In addition, as described in the present disclosure, the phrase indexing power information is combined with historic usage frequency data to provide a more uniform way of evaluating actual usage of the complete input phrases, with reduced bias due to the particularities across different domains. In particular, the word indexing power and the phrase indexing power of the complete input phrases are based on normalized entropy of the words in the complete input phrases. Thus, the usage frequency information is “entropy-weighted,” and the entropy-weighted information can be used to generate a unified ranking for all complete input phrases known to the digital assistant.

From the list of all complete input phrases, completion candidates (e.g., auto-completions to be presented in response to a current user input) are identified by matching current user input to the initial portions of the complete input phrases. The ranking of the identified completion candidates is based on the unified ranking of their corresponding complete input phrases in the list of all complete input phrases.

In some embodiments, recency information is incorporated into the entropy-weighted frequency information for individual users, such that a consistent ranking among all completion phrases can be tailored for the individual users.

Once a list of sorted completion candidates are presented to the user and the user makes a selection from the list, the selected completion candidate is passed to the digital assistant and a task corresponding to the selected completion candidate is then executed by the digital assistant.

More details of the identification and unified ranking of completion candidates are provided below.

FIG. 1 is a block diagram illustrating an exemplary environment 100 in which an auto-completion system 102 operates in accordance with some embodiments. As shown in FIG. 1, the auto-completion system 102 is implemented as part of a digital assistant 104. In some embodiments, the digital assistant 104 is implemented in accordance with a client-server model, although such configuration is not required. In some embodiments, the auto-completion system 102 need not be a component of the digital assistant 104, and can be a standalone component in separate communication with the digital assistant 104 and a client device 106.

_PROBLEMS AND TASKS_:
A: List every component in the auto-completion passage that is identified by a reference numeral, together with its numeral.
B: Repeat everything in the auto-completion passage from "Once a list" down to "by the digital assistant.".
C: Pick up the auto-completion passage after its final sentence and continue writing it.
The stored data entries are separate material and are not part of the auto-completion passage.

_Stored data entries_:

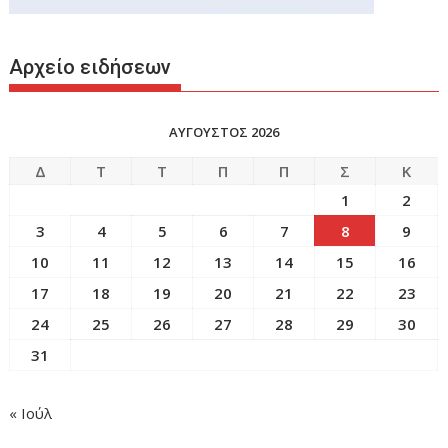
Αρχείο ειδήσεων
ΑΥΓΟΥΣΤΟΣ 2026
Δ
Τ
Τ
Π
Π
Σ
Κ
1
2
3
4
5
6
7
8
9
10
11
12
13
14
15
16
17
18
19
20
21
22
23
24
25
26
27
28
29
30
31
« Ιούλ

_EXPECTED OUTPUTS_:
A: exemplary environment 100, auto-completion system 102, digital assistant 104, client device 106

B:
Once a list of sorted completion candidates are presented to the user and the user makes a selection from the list, the selected completion candidate is passed to the digital assistant and a task corresponding to the selected completion candidate is then executed by the digital assistant.

C:
In the environment 100, the client device 106 captures a user input 108 (e.g., a speech input, a text input, or a combination of both) received from a user, e.g., using a microphone or keyboard coupled to the client device 106. If the user input 108 includes a speech input, the speech input is passed to a speech recognition system 110, which converts the speech input into a text string based on various techniques (e.g., various speech models, language models, and/or domain models). The speech recognition system 110 then passes the text string on to the auto-completion system 102 as input for the identification and ranking of auto-completion candidates for the user input 108. If the user input 108 includes a text input, the text input is passed directly to the auto-completion system 102 as input for the identification and ranking of auto-completion candidates.

As described in more details below, in some embodiments, the auto-completion system 102 maintains a database 112 of all complete input phrases (e.g., N distinct complete input phrases) known to the digital assistant. The auto-completion system 102 has uniformly ranked all of these complete input phrases in the database 112 in accordance with the methods described herein. When the auto-completion system 102 identifies from the database 112 two or more complete input phrases that match the current user input, the identified matching phrases are already sorted in accordance with their existing ranks within the database 112. In some embodiments, the auto-completion system 102 uses various criteria to further trim down and adjust the order of the identified matching phrases, before a ranked list of auto-completion candidates 114 are determined from the identified matching phrases.

In some embodiments, once the auto-completion system 102 has compiled the ranked list of auto-completion candidates 114 for the user input 108, the auto-completion system 102 sends the list 114 to the client device 106, where the list 114 is presented to the user for selection.

In some embodiments, if a selection input 116 is received from the user, and the selection input selects one of the auto-completion candidates presented to the user, the auto-completion system 102 determines whether the selected auto-completion candidate includes any placeholder or template words (e.g., the template word “Cuisine Type” in the auto-completion “Find <CUISINE TYPE> restaurant nearby”). If the selected auto-completion candidate includes any place-holder or template words, the auto-completion system 102 optionally provides to the user additional suggestions or auto-completions for the user to specify a particular instance of the template words (e.g., “Chinese” or “Italian” are a particular instances of the template word “Cuisine Type”). In some embodiments, the user optionally continues to type out the specific values of the template word(s) in the selected auto-completion. In some embodiments, a selected auto-completion having multiple template words may require more than one round of interactions (e.g., presentation and selection of auto-completions) with the user to be fully instantiated. In some embodiments, once the auto-completion system 102 determines that all (if any) template words in the selected auto-completion have been instantiated by the user, the auto-completion system 102 forwards the fully instantiated auto-completion to the task execution system 118 of the digital assistant.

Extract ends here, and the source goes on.